Forensic examiners leave the Teatre-Museu Dali (Theatre-Museum Dali) following the exhumation of Salvador Dali's remains in Figueras
Forensic examiners leave the Teatre-Museu Dali (Theatre-Museum Dali) following the exhumation of Salvador Dali's remains in Figueras CREDIT: LLUIS GENE/AFP
That is certainly the view of the Gala-Salvador Dali Foundation, which has done everything in its power to resist the exhumation, arguing that the act is humiliating and disrespectful to the legacy of the artist.
Neither is it a simple task. Dali’s body was interred in an elaborate, self-designed resting place: the crypt beneath the stage in his Theatre-Museum in Figueres, sealed with a one and a half ton tombstone.

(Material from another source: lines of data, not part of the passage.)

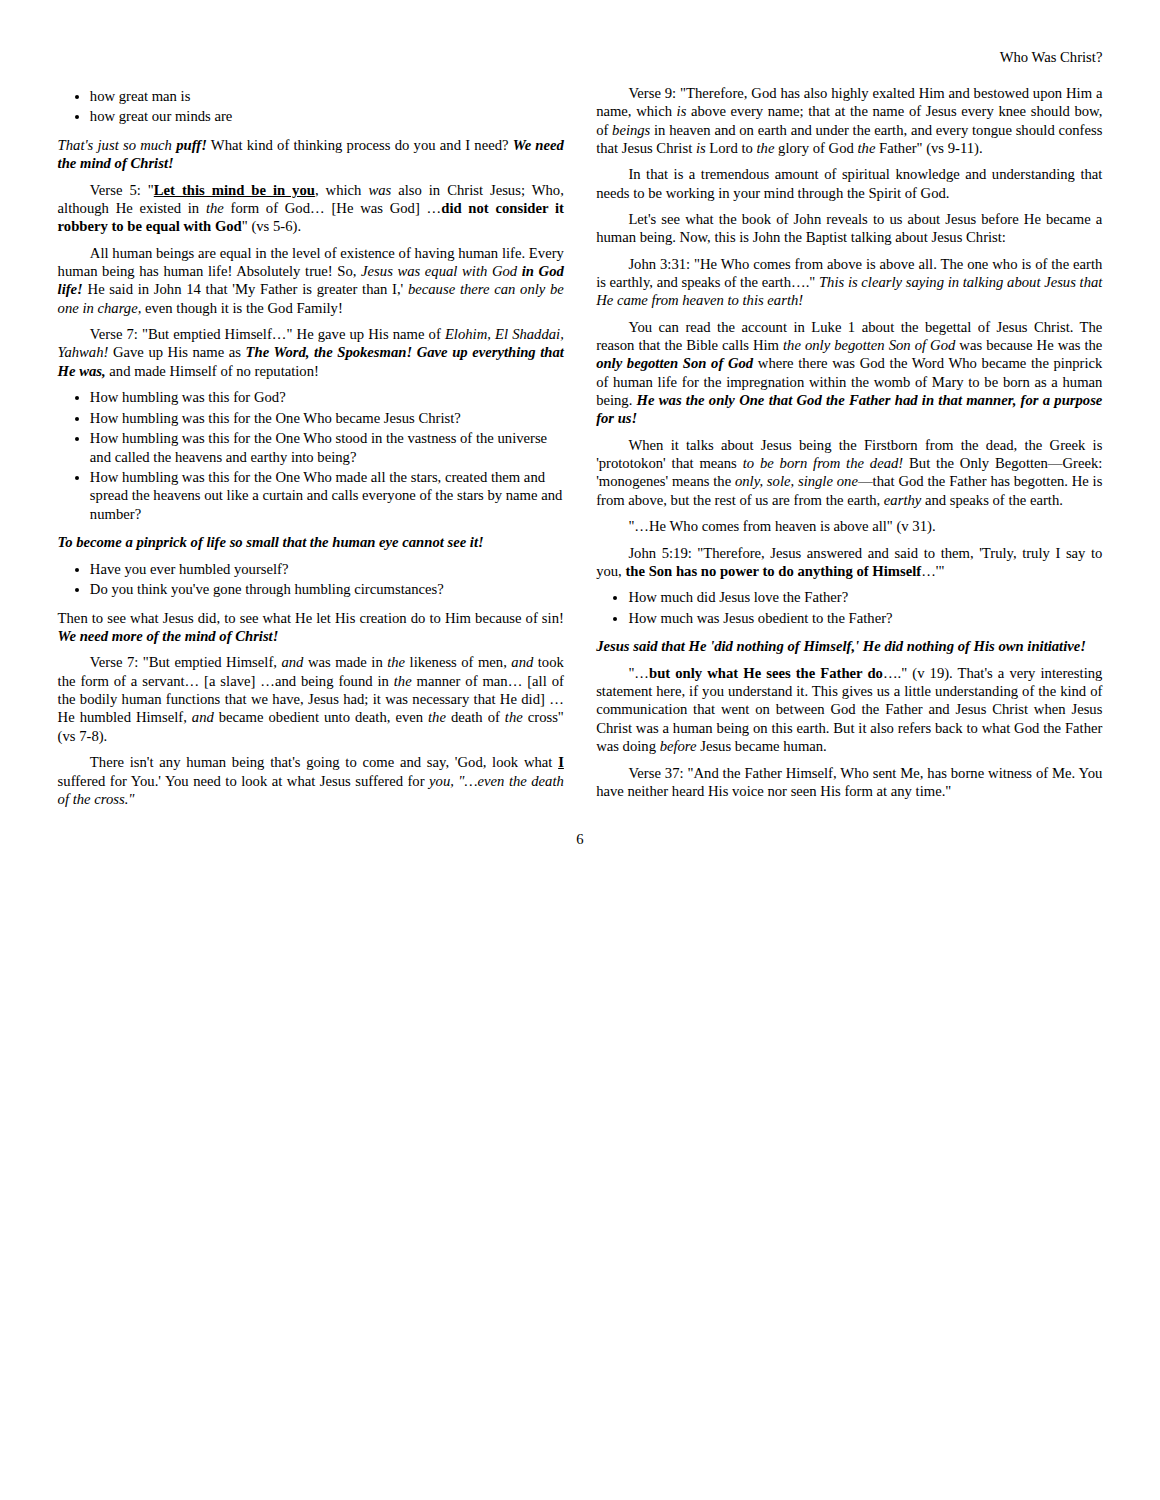Who Was Christ?
how great man is
how great our minds are
That's just so much puff! What kind of thinking process do you and I need? We need the mind of Christ!
Verse 5: "Let this mind be in you, which was also in Christ Jesus; Who, although He existed in the form of God… [He was God] …did not consider it robbery to be equal with God" (vs 5-6).
All human beings are equal in the level of existence of having human life. Every human being has human life! Absolutely true! So, Jesus was equal with God in God life! He said in John 14 that 'My Father is greater than I,' because there can only be one in charge, even though it is the God Family!
Verse 7: "But emptied Himself…" He gave up His name of Elohim, El Shaddai, Yahwah! Gave up His name as The Word, the Spokesman! Gave up everything that He was, and made Himself of no reputation!
How humbling was this for God?
How humbling was this for the One Who became Jesus Christ?
How humbling was this for the One Who stood in the vastness of the universe and called the heavens and earthy into being?
How humbling was this for the One Who made all the stars, created them and spread the heavens out like a curtain and calls everyone of the stars by name and number?
To become a pinprick of life so small that the human eye cannot see it!
Have you ever humbled yourself?
Do you think you've gone through humbling circumstances?
Then to see what Jesus did, to see what He let His creation do to Him because of sin! We need more of the mind of Christ!
Verse 7: "But emptied Himself, and was made in the likeness of men, and took the form of a servant… [a slave] …and being found in the manner of man… [all of the bodily human functions that we have, Jesus had; it was necessary that He did] …He humbled Himself, and became obedient unto death, even the death of the cross" (vs 7-8).
There isn't any human being that's going to come and say, 'God, look what I suffered for You.' You need to look at what Jesus suffered for you, "…even the death of the cross."
Verse 9: "Therefore, God has also highly exalted Him and bestowed upon Him a name, which is above every name; that at the name of Jesus every knee should bow, of beings in heaven and on earth and under the earth, and every tongue should confess that Jesus Christ is Lord to the glory of God the Father" (vs 9-11).
In that is a tremendous amount of spiritual knowledge and understanding that needs to be working in your mind through the Spirit of God.
Let's see what the book of John reveals to us about Jesus before He became a human being. Now, this is John the Baptist talking about Jesus Christ:
John 3:31: "He Who comes from above is above all. The one who is of the earth is earthly, and speaks of the earth…." This is clearly saying in talking about Jesus that He came from heaven to this earth!
You can read the account in Luke 1 about the begettal of Jesus Christ. The reason that the Bible calls Him the only begotten Son of God was because He was the only begotten Son of God where there was God the Word Who became the pinprick of human life for the impregnation within the womb of Mary to be born as a human being. He was the only One that God the Father had in that manner, for a purpose for us!
When it talks about Jesus being the Firstborn from the dead, the Greek is 'prototokon' that means to be born from the dead! But the Only Begotten—Greek: 'monogenes' means the only, sole, single one—that God the Father has begotten. He is from above, but the rest of us are from the earth, earthy and speaks of the earth.
"…He Who comes from heaven is above all" (v 31).
John 5:19: "Therefore, Jesus answered and said to them, 'Truly, truly I say to you, the Son has no power to do anything of Himself…'"
How much did Jesus love the Father?
How much was Jesus obedient to the Father?
Jesus said that He 'did nothing of Himself,' He did nothing of His own initiative!
"…but only what He sees the Father do…." (v 19). That's a very interesting statement here, if you understand it. This gives us a little understanding of the kind of communication that went on between God the Father and Jesus Christ when Jesus Christ was a human being on this earth. But it also refers back to what God the Father was doing before Jesus became human.
Verse 37: "And the Father Himself, Who sent Me, has borne witness of Me. You have neither heard His voice nor seen His form at any time."
6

Cranes have been brought in for the operation, while the crypt has been covered with special sheeting to prevent drones spying from overhead.
Ms Abel insists her only desire is to know her true identity, which she claims was revealed to her by her mother and grandmother when she was eight years old. She said she was not motivated by financial gain, adding: "My father deserves more than that". 
But she has refused to rule out a claim. Her lawyer Enrique Blanquez said as the artist's daughter, she would be entitled to 25 percent of his vast estate - a matter "that we will deal with when the time comes".